Jo-asia - Czw 20 Lut, 2014 12:06

MILA50 napisał/a:
coś mi się z głową porobiło :glupek:

z..normalniałaś?
a co gorsza.. wyzdrowiałaś? xcc

:buzki:

MILA50 - Czw 20 Lut, 2014 14:33

Jo-asia napisał/a:
z..normalniałaś?



normalna....inaczej ;)
Jak każdy, ja tez mam swoją teorie na temat moich uzal.Mam (moim zd.)osobowośc zależną
i wchodzenie w uzależnienia to tak z marszu u mnie.Z uzal. od alko.jestem na etapie....
bezpowrotnie utraciłam kontrolę picia alko.,ten przysłowiowy kieliszek u mnie powoduje powrót do ciągów i nie ma inaczej-sprawdzone już do bólu.
Ja mam takie zd.,ze moje uzal.od alko.jest "nieczynne","uśpione"-dziś bezobjawowe...
ale osobowość zależna ma inne też "zależności"-u mnie chora miłość :tak:
a dokładniej związek z "takim" a nie innym obiektem-z tego wychodzę już ok.1,5 roku
i mam "nawroty","głody"....ale" nie zapiłam" :skromny:

szika - Czw 20 Lut, 2014 15:25

MILA50 napisał/a:
trochę marudzę bo.....to wszystko jakoś tak bez entuzjazmu a raczej na jakiejś rezygnacji oparte.....

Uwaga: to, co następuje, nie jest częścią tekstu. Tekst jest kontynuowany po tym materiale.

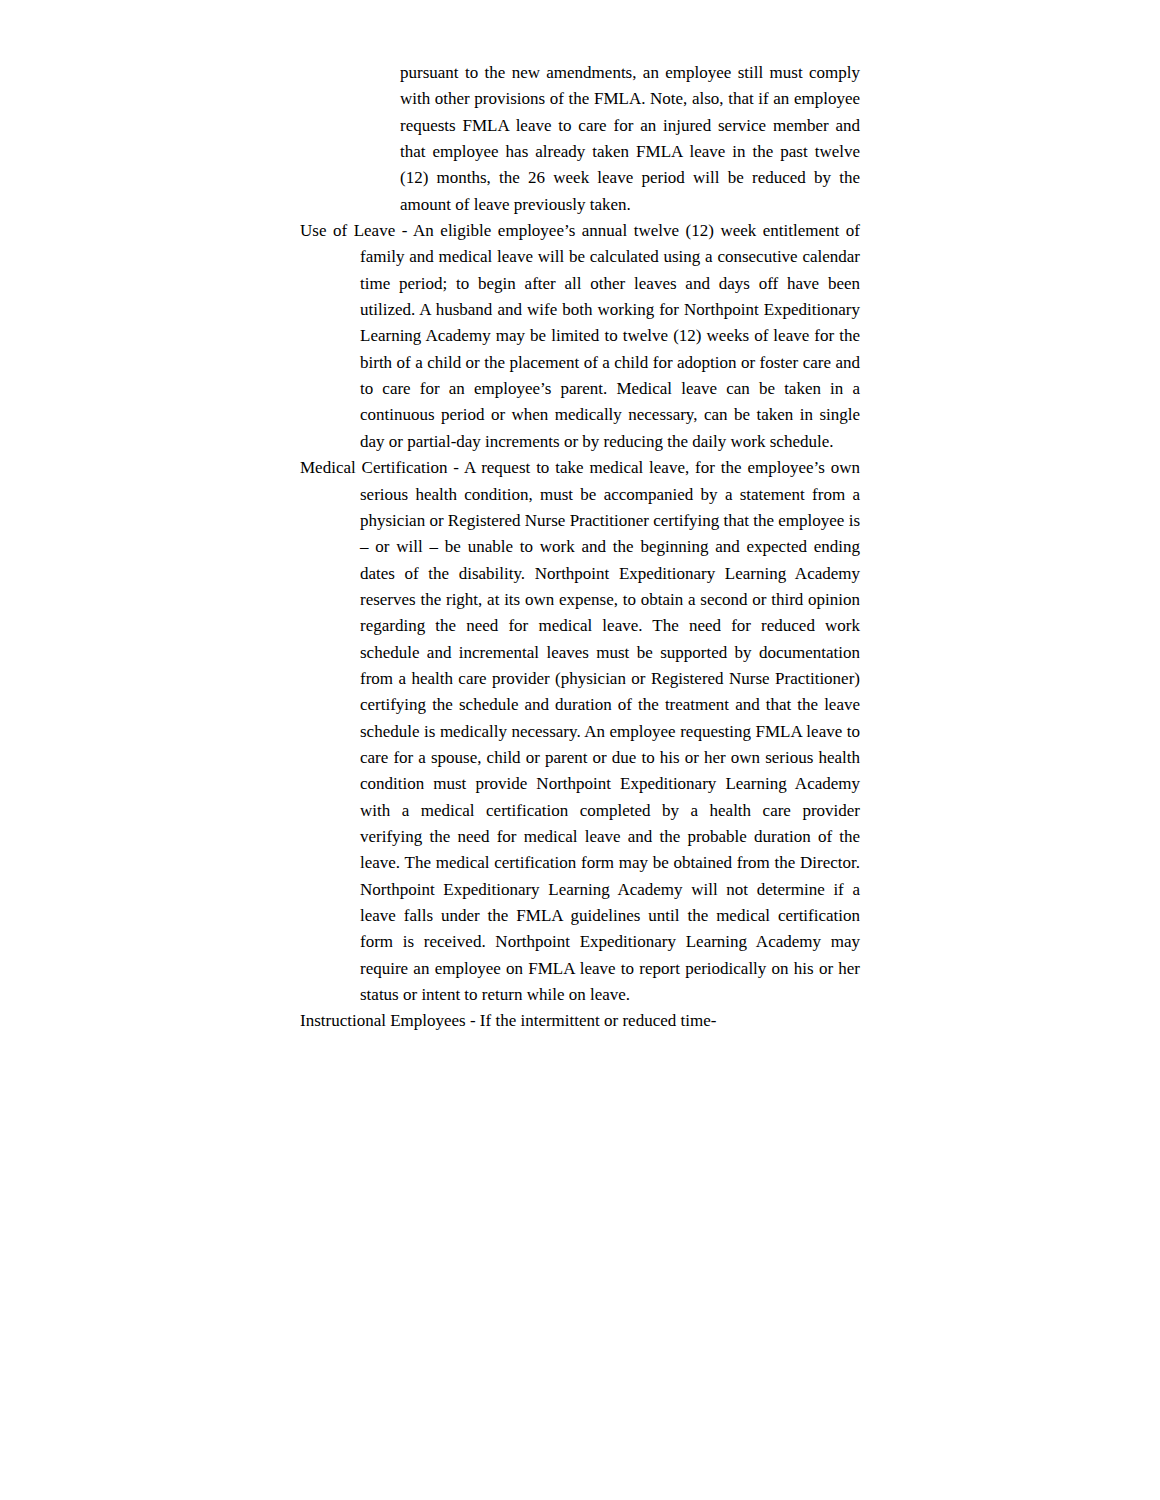pursuant to the new amendments, an employee still must comply with other provisions of the FMLA. Note, also, that if an employee requests FMLA leave to care for an injured service member and that employee has already taken FMLA leave in the past twelve (12) months, the 26 week leave period will be reduced by the amount of leave previously taken.
Use of Leave - An eligible employee’s annual twelve (12) week entitlement of family and medical leave will be calculated using a consecutive calendar time period; to begin after all other leaves and days off have been utilized. A husband and wife both working for Northpoint Expeditionary Learning Academy may be limited to twelve (12) weeks of leave for the birth of a child or the placement of a child for adoption or foster care and to care for an employee’s parent. Medical leave can be taken in a continuous period or when medically necessary, can be taken in single day or partial-day increments or by reducing the daily work schedule.
Medical Certification - A request to take medical leave, for the employee’s own serious health condition, must be accompanied by a statement from a physician or Registered Nurse Practitioner certifying that the employee is – or will – be unable to work and the beginning and expected ending dates of the disability. Northpoint Expeditionary Learning Academy reserves the right, at its own expense, to obtain a second or third opinion regarding the need for medical leave. The need for reduced work schedule and incremental leaves must be supported by documentation from a health care provider (physician or Registered Nurse Practitioner) certifying the schedule and duration of the treatment and that the leave schedule is medically necessary. An employee requesting FMLA leave to care for a spouse, child or parent or due to his or her own serious health condition must provide Northpoint Expeditionary Learning Academy with a medical certification completed by a health care provider verifying the need for medical leave and the probable duration of the leave. The medical certification form may be obtained from the Director. Northpoint Expeditionary Learning Academy will not determine if a leave falls under the FMLA guidelines until the medical certification form is received. Northpoint Expeditionary Learning Academy may require an employee on FMLA leave to report periodically on his or her status or intent to return while on leave.
Instructional Employees - If the intermittent or reduced time-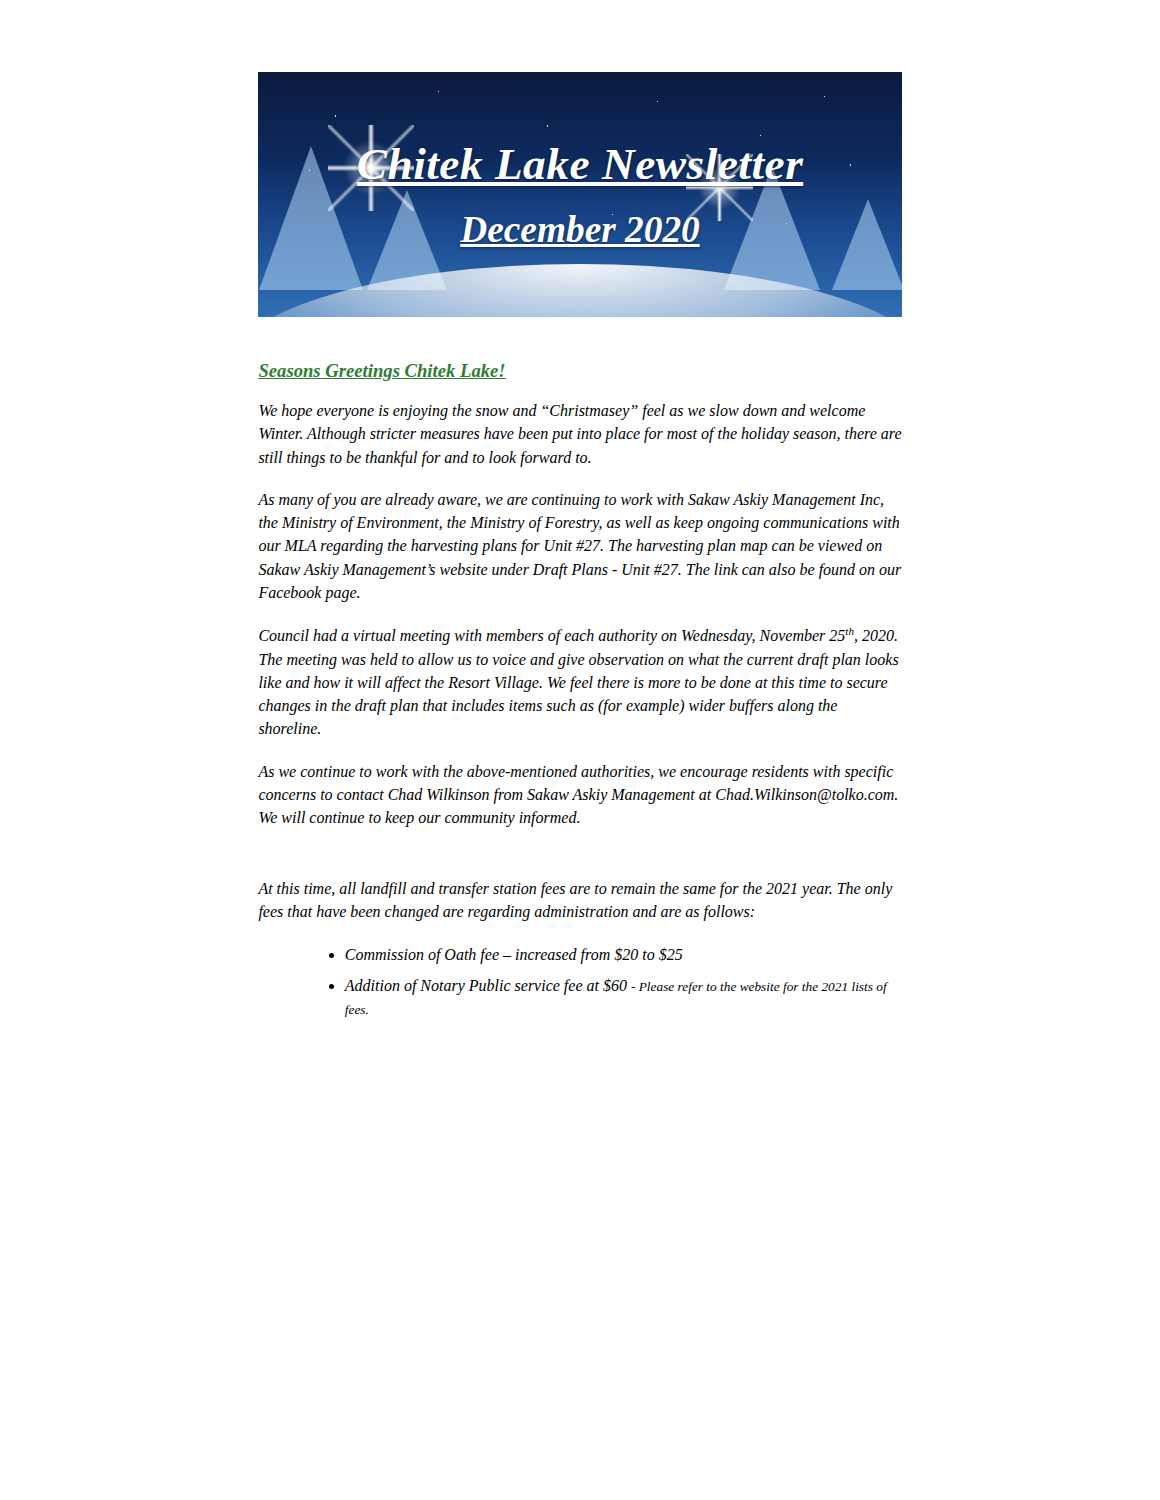Chitek Lake Newsletter
December 2020
Seasons Greetings Chitek Lake!
We hope everyone is enjoying the snow and “Christmasey” feel as we slow down and welcome Winter. Although stricter measures have been put into place for most of the holiday season, there are still things to be thankful for and to look forward to.
As many of you are already aware, we are continuing to work with Sakaw Askiy Management Inc, the Ministry of Environment, the Ministry of Forestry, as well as keep ongoing communications with our MLA regarding the harvesting plans for Unit #27. The harvesting plan map can be viewed on Sakaw Askiy Management’s website under Draft Plans - Unit #27. The link can also be found on our Facebook page.
Council had a virtual meeting with members of each authority on Wednesday, November 25th, 2020. The meeting was held to allow us to voice and give observation on what the current draft plan looks like and how it will affect the Resort Village. We feel there is more to be done at this time to secure changes in the draft plan that includes items such as (for example) wider buffers along the shoreline.
As we continue to work with the above-mentioned authorities, we encourage residents with specific concerns to contact Chad Wilkinson from Sakaw Askiy Management at Chad.Wilkinson@tolko.com. We will continue to keep our community informed.
At this time, all landfill and transfer station fees are to remain the same for the 2021 year. The only fees that have been changed are regarding administration and are as follows:
Commission of Oath fee – increased from $20 to $25
Addition of Notary Public service fee at $60 - Please refer to the website for the 2021 lists of fees.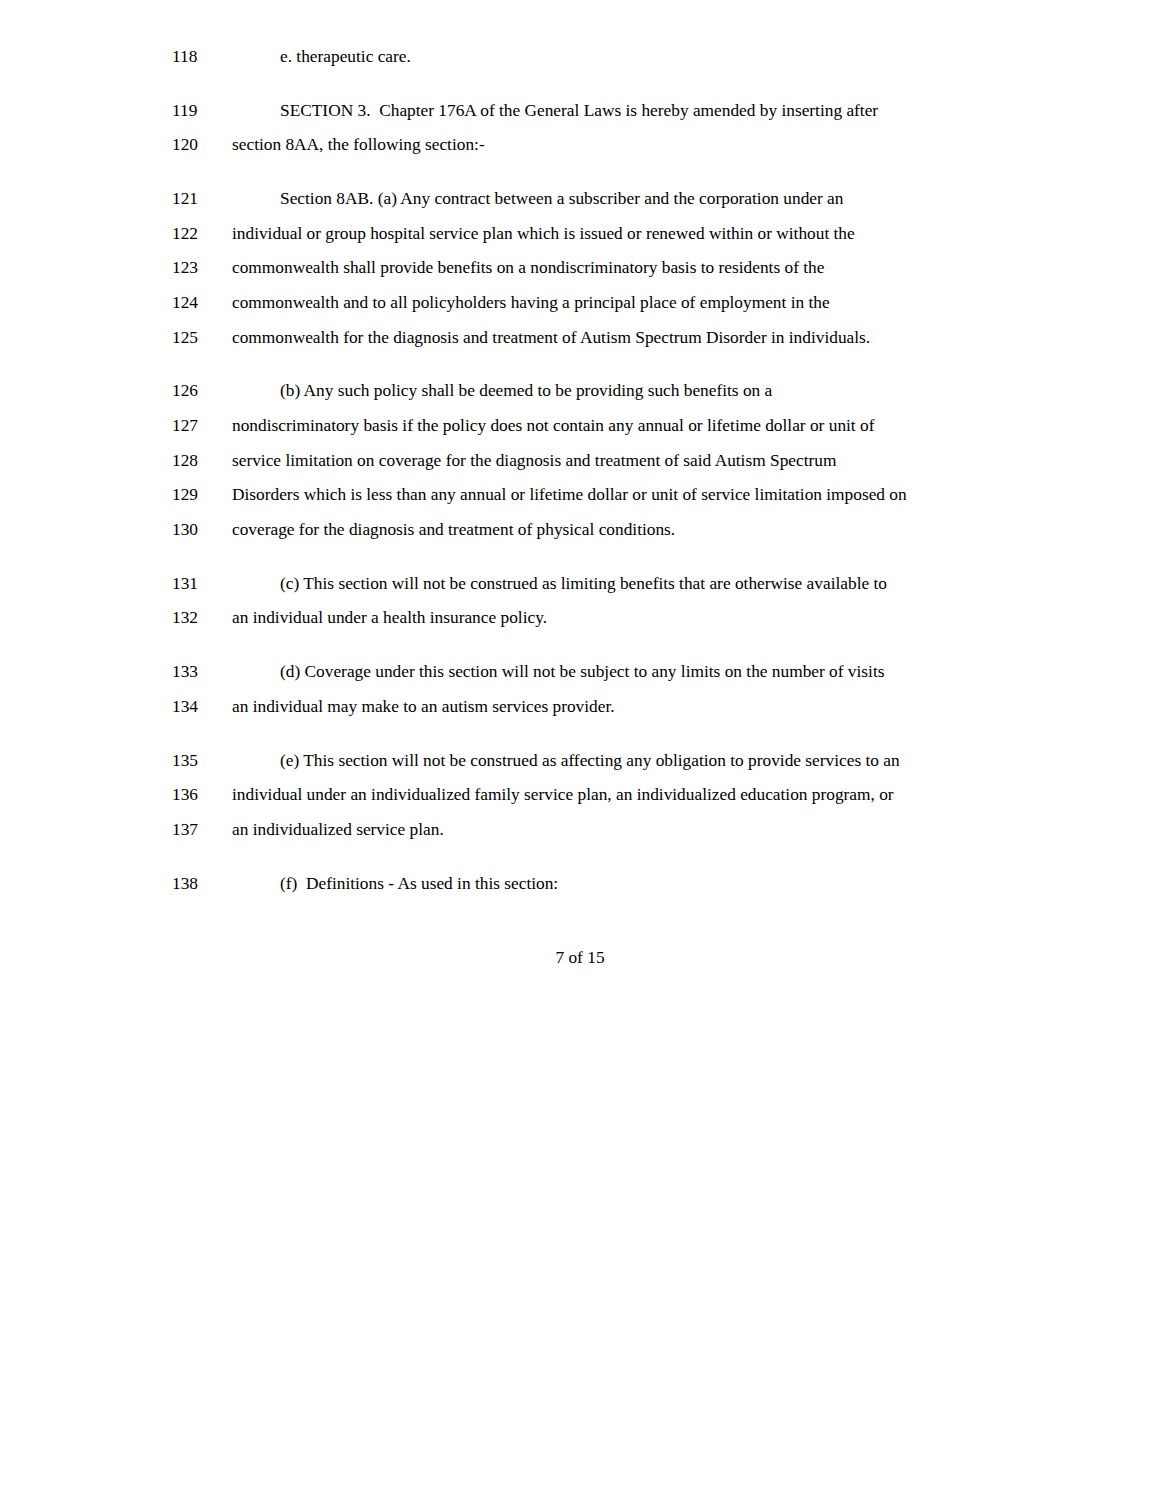118
e. therapeutic care.
119
SECTION 3. Chapter 176A of the General Laws is hereby amended by inserting after
120
section 8AA, the following section:-
121
Section 8AB. (a) Any contract between a subscriber and the corporation under an
122
individual or group hospital service plan which is issued or renewed within or without the
123
commonwealth shall provide benefits on a nondiscriminatory basis to residents of the
124
commonwealth and to all policyholders having a principal place of employment in the
125
commonwealth for the diagnosis and treatment of Autism Spectrum Disorder in individuals.
126
(b) Any such policy shall be deemed to be providing such benefits on a
127
nondiscriminatory basis if the policy does not contain any annual or lifetime dollar or unit of
128
service limitation on coverage for the diagnosis and treatment of said Autism Spectrum
129
Disorders which is less than any annual or lifetime dollar or unit of service limitation imposed on
130
coverage for the diagnosis and treatment of physical conditions.
131
(c) This section will not be construed as limiting benefits that are otherwise available to
132
an individual under a health insurance policy.
133
(d) Coverage under this section will not be subject to any limits on the number of visits
134
an individual may make to an autism services provider.
135
(e) This section will not be construed as affecting any obligation to provide services to an
136
individual under an individualized family service plan, an individualized education program, or
137
an individualized service plan.
138
(f) Definitions - As used in this section:
7 of 15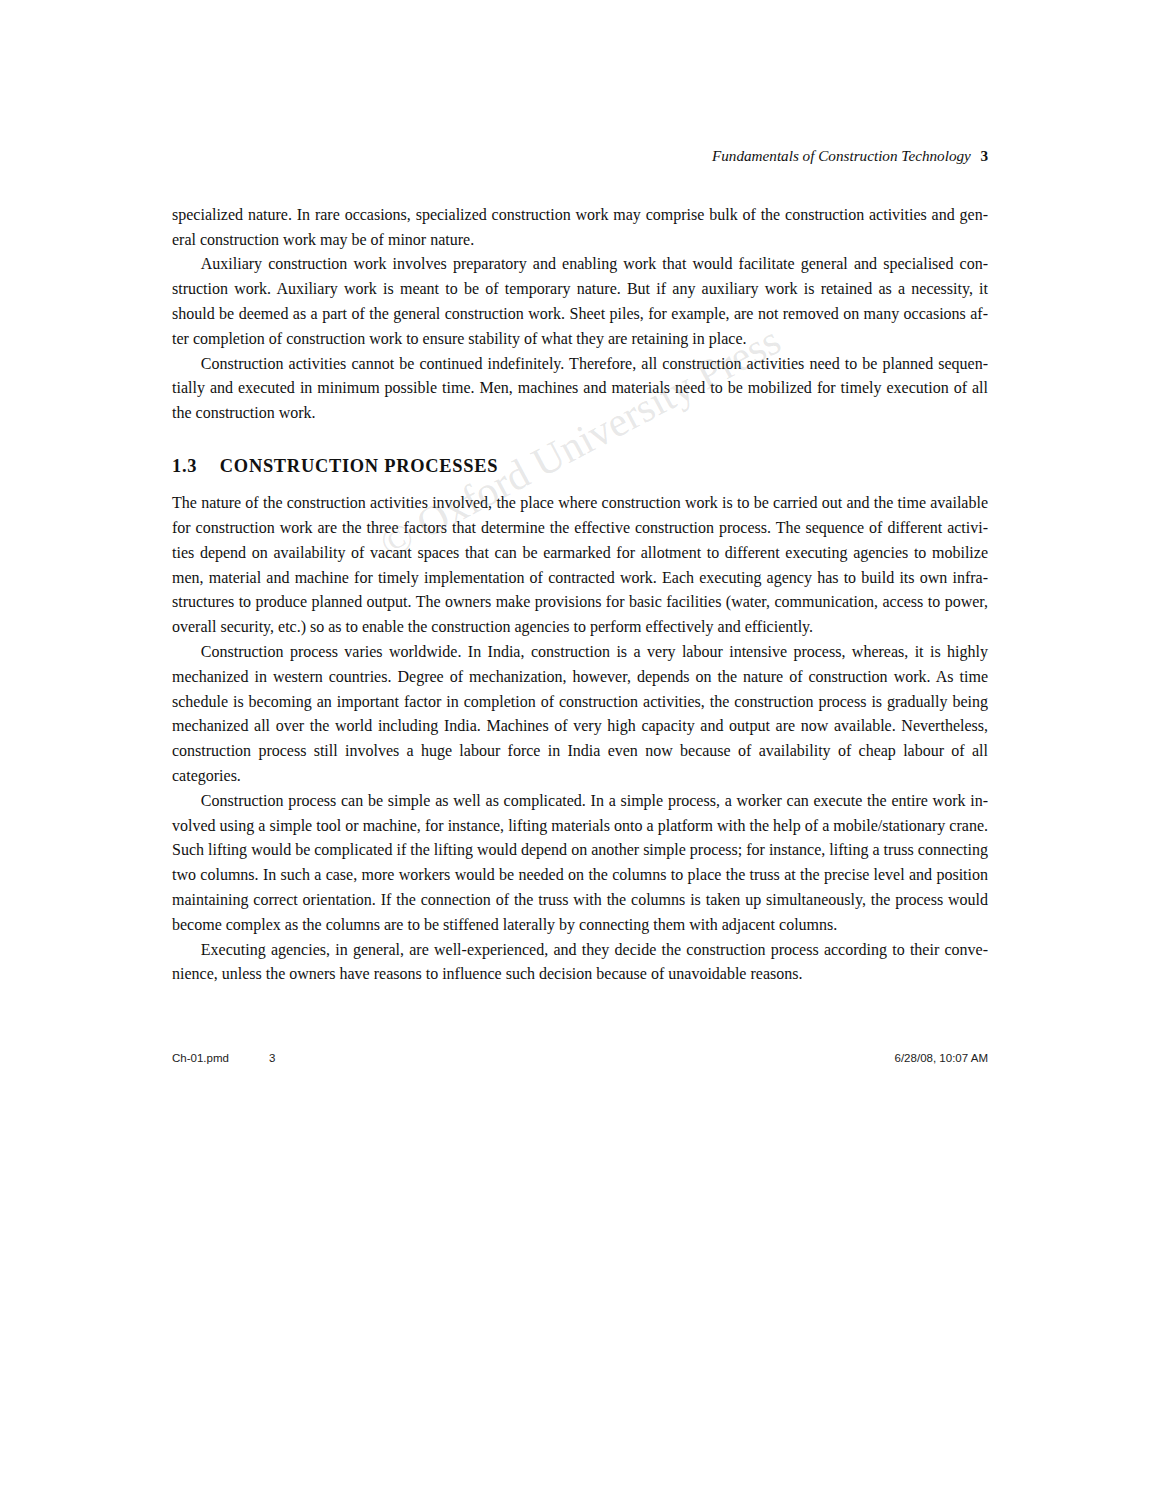© Oxford University Press
Fundamentals of Construction Technology 3
specialized nature. In rare occasions, specialized construction work may comprise bulk of the construction activities and general construction work may be of minor nature.
Auxiliary construction work involves preparatory and enabling work that would facilitate general and specialised construction work. Auxiliary work is meant to be of temporary nature. But if any auxiliary work is retained as a necessity, it should be deemed as a part of the general construction work. Sheet piles, for example, are not removed on many occasions after completion of construction work to ensure stability of what they are retaining in place.
Construction activities cannot be continued indefinitely. Therefore, all construction activities need to be planned sequentially and executed in minimum possible time. Men, machines and materials need to be mobilized for timely execution of all the construction work.
1.3 CONSTRUCTION PROCESSES
The nature of the construction activities involved, the place where construction work is to be carried out and the time available for construction work are the three factors that determine the effective construction process. The sequence of different activities depend on availability of vacant spaces that can be earmarked for allotment to different executing agencies to mobilize men, material and machine for timely implementation of contracted work. Each executing agency has to build its own infrastructures to produce planned output. The owners make provisions for basic facilities (water, communication, access to power, overall security, etc.) so as to enable the construction agencies to perform effectively and efficiently.
Construction process varies worldwide. In India, construction is a very labour intensive process, whereas, it is highly mechanized in western countries. Degree of mechanization, however, depends on the nature of construction work. As time schedule is becoming an important factor in completion of construction activities, the construction process is gradually being mechanized all over the world including India. Machines of very high capacity and output are now available. Nevertheless, construction process still involves a huge labour force in India even now because of availability of cheap labour of all categories.
Construction process can be simple as well as complicated. In a simple process, a worker can execute the entire work involved using a simple tool or machine, for instance, lifting materials onto a platform with the help of a mobile/stationary crane. Such lifting would be complicated if the lifting would depend on another simple process; for instance, lifting a truss connecting two columns. In such a case, more workers would be needed on the columns to place the truss at the precise level and position maintaining correct orientation. If the connection of the truss with the columns is taken up simultaneously, the process would become complex as the columns are to be stiffened laterally by connecting them with adjacent columns.
Executing agencies, in general, are well-experienced, and they decide the construction process according to their convenience, unless the owners have reasons to influence such decision because of unavoidable reasons.
Ch-01.pmd 3 6/28/08, 10:07 AM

gdzie nie czytam, gdzie nie rozmawiam wiele osób dookoła czuje się źle..
oczywiście ja również...
mam bardzo podobnie z tym wspinaniem się, a właściwie próbami wspinania się, bo jak na razie tylko spoglądam w stronę tego szczytu gdzie bym miała się wspinać, ale wspinac mi się zwyczajnie nie chce...

podobało mi sie jak Pawlikowska pisała: 99% ludzi ma poczucie, że sie musi wspinać a tylko jeden procent wie, że...
że tak naprawdę jesteśmy na tym szczycie tylko boimy sie rozejrzeć dookoła...
czyli? zawsze jest coś... gdzieś... czego jeszcze nie mam, dokąd mam iść, to coś jest gdzieś daleko... tymczasem...
a może własnie tak to miało być, że dzisiaj jestem słabsza, mam mniej zapału, a gdzie jest powiedziane, że mam mieć pełne zasoby sił? a gdzie jest powiedziane, że spełniony człowiek to taki, któremu buzia wiecznie smieje się od ucha do ucha? albo taki co to na wyżynach duchowych i intelektualnych się wałęsa?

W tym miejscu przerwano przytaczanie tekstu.